Right across the street from Grand Central Market, is the Angel’s Flight Railway. Here’s what the LA Conservency has to say about Angel’s Flight Railway, “Angels Flight Railway is one of Los Angeles' most enduring landmarks. Constructed and opened in 1901, it carried passengers up and down the steep slope between downtown and the top of Bunker Hill, then a fashionable residential district. Billed as the "shortest railway in the world," the funicular has two cars, Olivet and Sinai, connected to the same cable and counterbalancing one another.” The railway stopped running in September 2013, and it has yet to reopen. Although you cannot ride on the shortest railway in the world currently, you can still check out the vintage charm of the railway station and walk up and down the steps adjacent to the railway. Visit Angel’s Flight Railway at 351 S Hill St., Los Angeles, CA 90013.
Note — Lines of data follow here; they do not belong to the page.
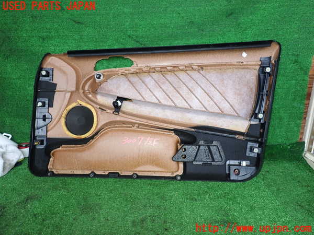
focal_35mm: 25
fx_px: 227
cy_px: 118
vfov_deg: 54.9
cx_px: 157
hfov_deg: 69.4
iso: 100
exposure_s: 1/160
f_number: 2.8
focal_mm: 4.5
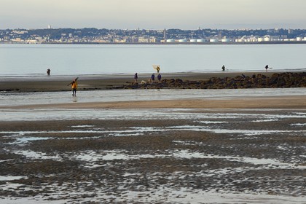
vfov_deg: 6.9
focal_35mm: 200
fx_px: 1700
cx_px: 153
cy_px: 102
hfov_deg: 10.3
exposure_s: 1/250
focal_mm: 200
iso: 200
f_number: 9
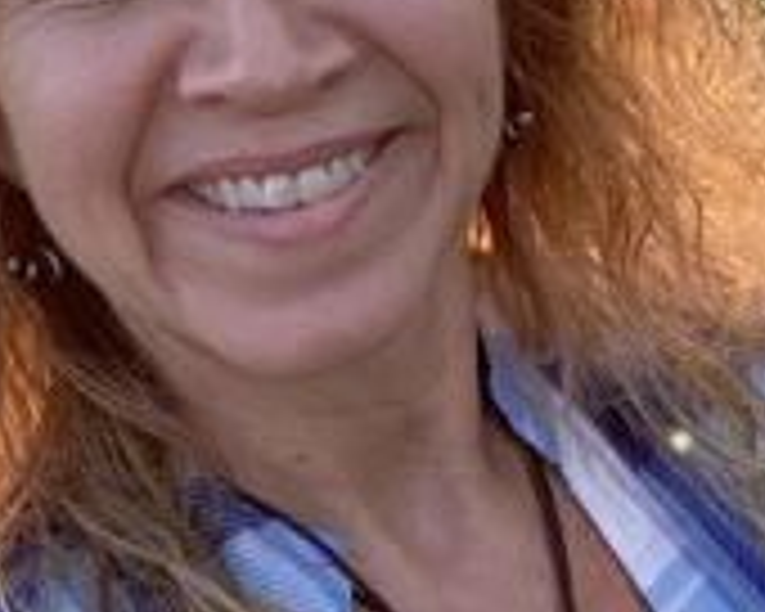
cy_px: -50
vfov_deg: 19.4
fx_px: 1721
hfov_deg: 25.0
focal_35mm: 76
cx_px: 320
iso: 100
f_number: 2.2
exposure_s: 1/104
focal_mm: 2.71
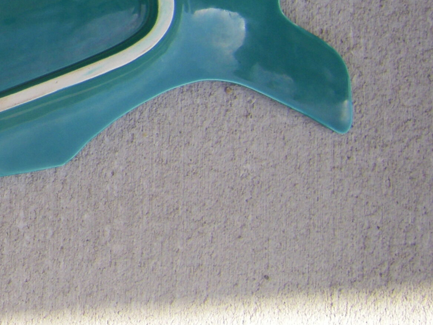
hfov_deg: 17.5
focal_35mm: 106
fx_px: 1326
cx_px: -118
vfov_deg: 13.8
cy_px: -5
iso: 64
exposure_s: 1/250
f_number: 3.5
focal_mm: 6.3
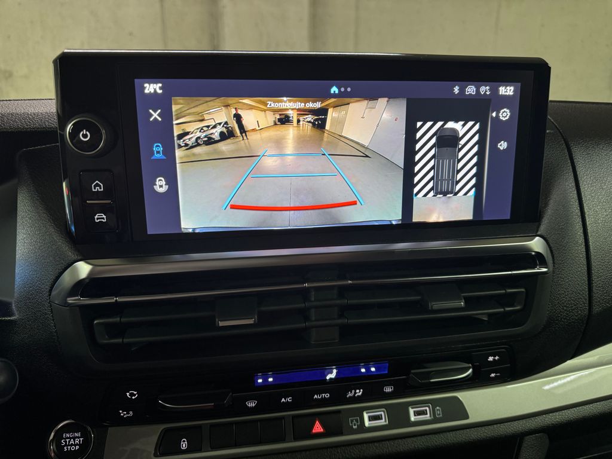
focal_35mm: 24
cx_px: 306
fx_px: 424
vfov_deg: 56.8
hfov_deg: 71.6
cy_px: 230
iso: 200
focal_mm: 6.76
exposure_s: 1/50
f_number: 1.78
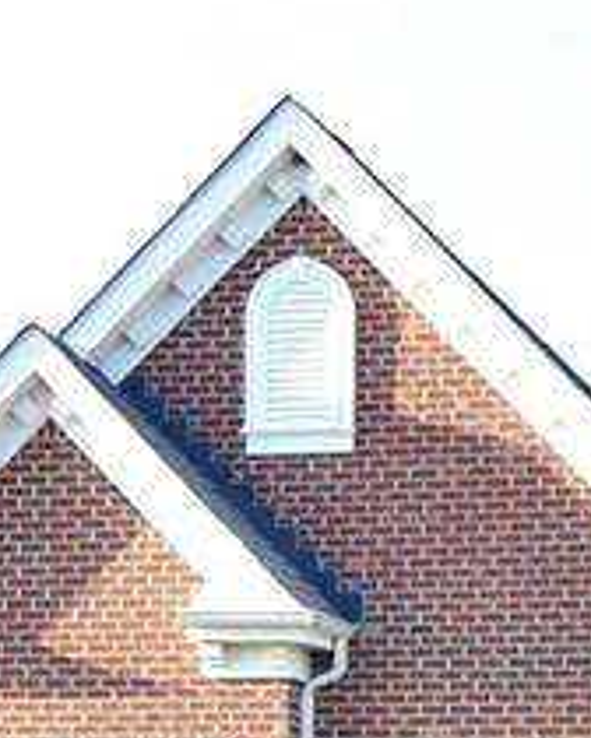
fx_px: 1640
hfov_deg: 18.4
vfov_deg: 24.2
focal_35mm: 75
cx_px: 858
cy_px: 747
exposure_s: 1/100
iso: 100
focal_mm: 14
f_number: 5
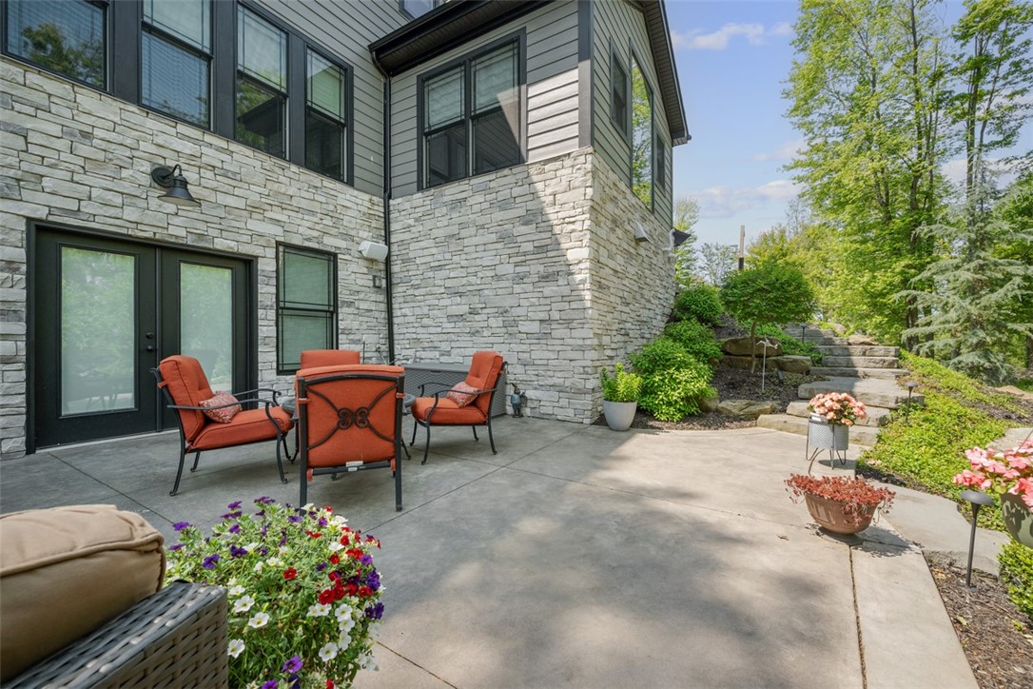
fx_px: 430
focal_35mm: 15
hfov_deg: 100.4
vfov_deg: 77.3
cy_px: 344
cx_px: 516
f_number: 8
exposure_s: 1/160
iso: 400
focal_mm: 15
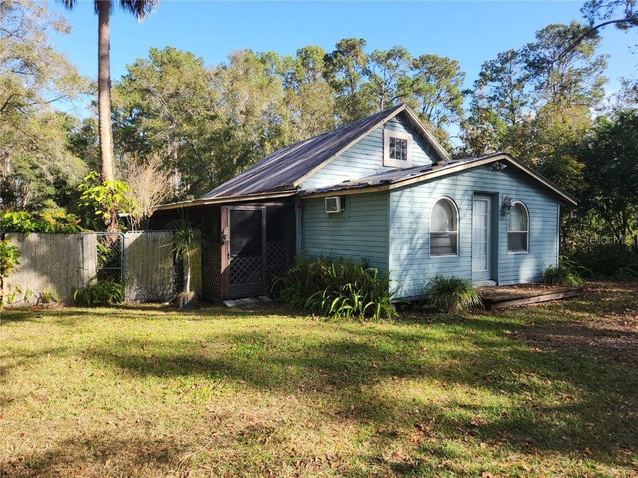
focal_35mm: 23
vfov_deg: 58.9
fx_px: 424
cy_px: 239
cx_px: 319
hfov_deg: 73.9
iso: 20
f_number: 1.8
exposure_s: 1/455
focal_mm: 5.4
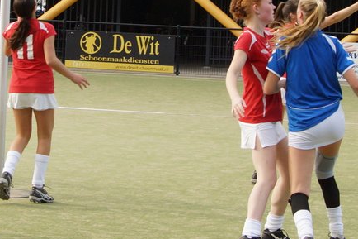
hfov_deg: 20.6
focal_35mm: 99
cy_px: -11
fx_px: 984
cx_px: 134
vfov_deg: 13.6
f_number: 5.6
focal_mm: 28
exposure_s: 1/500
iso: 320
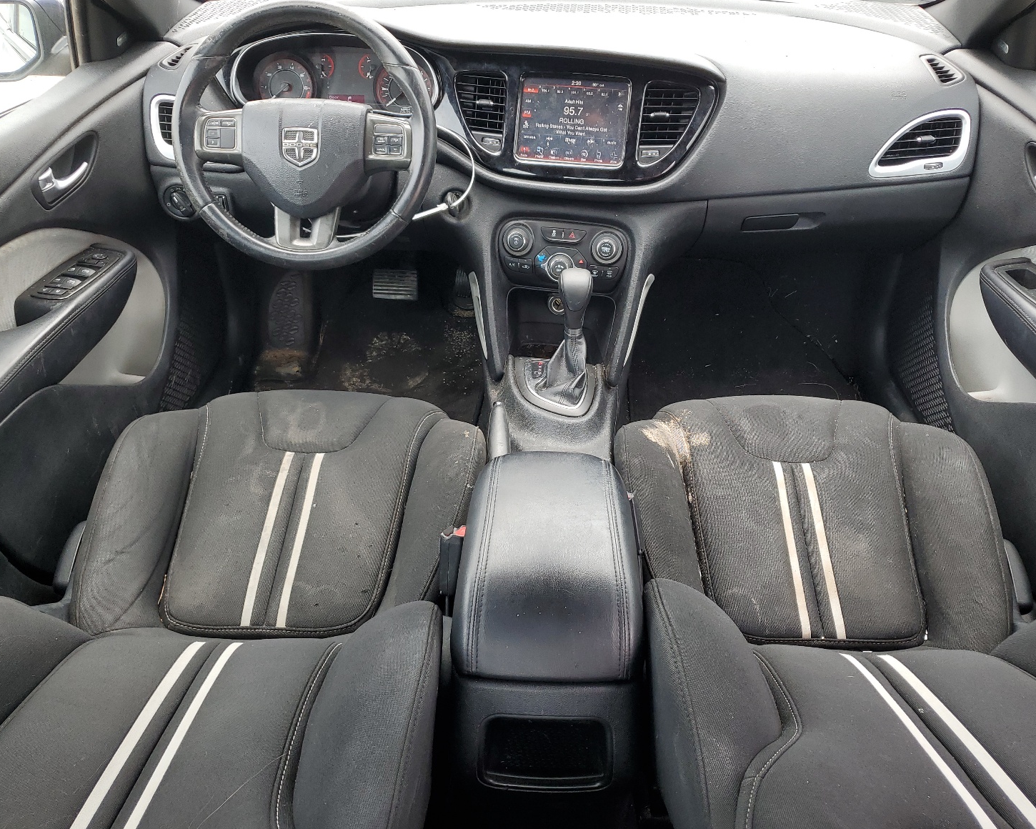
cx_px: 539
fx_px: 859
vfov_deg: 51.5
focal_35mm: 28
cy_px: 417
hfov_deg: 62.2
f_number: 1.5
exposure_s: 1/179
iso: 50
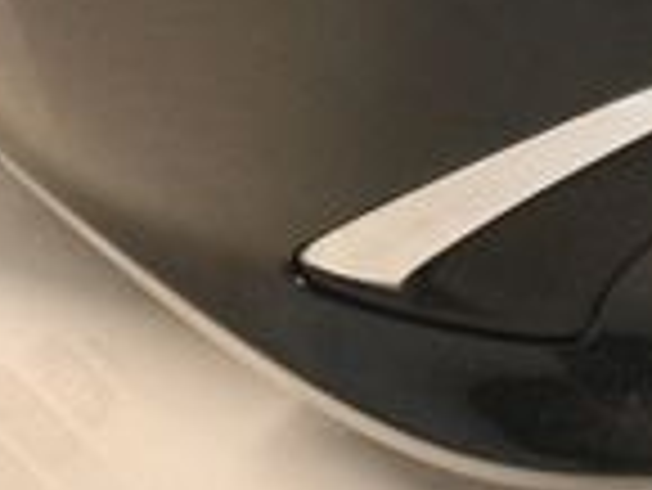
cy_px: -441
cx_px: 648
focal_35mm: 153
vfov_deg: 9.2
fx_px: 2884
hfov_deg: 12.7
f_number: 3.8
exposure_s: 1/125
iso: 1800
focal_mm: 24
Pershing Square is a public park smack-dab in the middle of downtown Los Angeles. The park is one square block in size and hosts some pretty amazing 360 degree views of the LA skyline. It’s peaceful and quiet place to kick back and relax, would also make for a good picnic location. Pershing Square is located at 532 S Olive St, Los Angeles, CA 90013.
Chances are you probably haven't heard much about visiting LA's City Hall...unless you've done jury duty there or know someone who works there. But did you know you can visit the observation deck on the 27th floor for free and see great views of the city? I loved being able to see one of my favorite buildings in LA - The Walt Disney Concert Hall - from a bird's eye view and also the DTLA skyline which I find myself falling more in love with every time I see it.
If you are planning a visit to the Observation Deck at LA's City Hall, you will need to bring a government ID (you check in at the front desk and get a visitor sticker. You'll also have to go through a metal detector.) and go on a weekday during business hours - it's only open Monday-Friday from 9:00am-5:00pm. You can walk 360 degrees around the outside deck on the 27th floor and enjoy stunning views of the city. LA's City Hall is located at 200 N. Main St. in downtown Los Angeles.
EXPLORE YOUR HEART OUT
L.A. is an amazing and diverse city full of culture, history, art, nature, museums, and attractions - which results in countless things to do & see - no matter your budget. Time after time I find that when you seek new adventure, you will find it!